--- TASK PROMPT ---
If a line in the data has the string "This", please show it.

--- DATA FOR REVIEW ---
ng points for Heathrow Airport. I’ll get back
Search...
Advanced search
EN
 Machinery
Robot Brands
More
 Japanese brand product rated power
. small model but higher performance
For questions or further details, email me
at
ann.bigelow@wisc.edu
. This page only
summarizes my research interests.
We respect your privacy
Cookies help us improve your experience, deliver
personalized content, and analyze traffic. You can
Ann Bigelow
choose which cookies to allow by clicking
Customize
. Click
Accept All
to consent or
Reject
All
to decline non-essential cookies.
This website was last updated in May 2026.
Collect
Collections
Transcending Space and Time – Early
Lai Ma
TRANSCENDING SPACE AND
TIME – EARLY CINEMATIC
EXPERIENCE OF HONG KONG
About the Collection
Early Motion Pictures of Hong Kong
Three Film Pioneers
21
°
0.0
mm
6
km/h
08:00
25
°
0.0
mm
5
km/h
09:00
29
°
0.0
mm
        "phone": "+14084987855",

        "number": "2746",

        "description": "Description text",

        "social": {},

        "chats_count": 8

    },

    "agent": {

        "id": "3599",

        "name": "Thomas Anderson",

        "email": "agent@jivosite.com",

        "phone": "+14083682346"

--- EXPECTED OUTPUT ---
. This page only
This website was last updated in May 2026.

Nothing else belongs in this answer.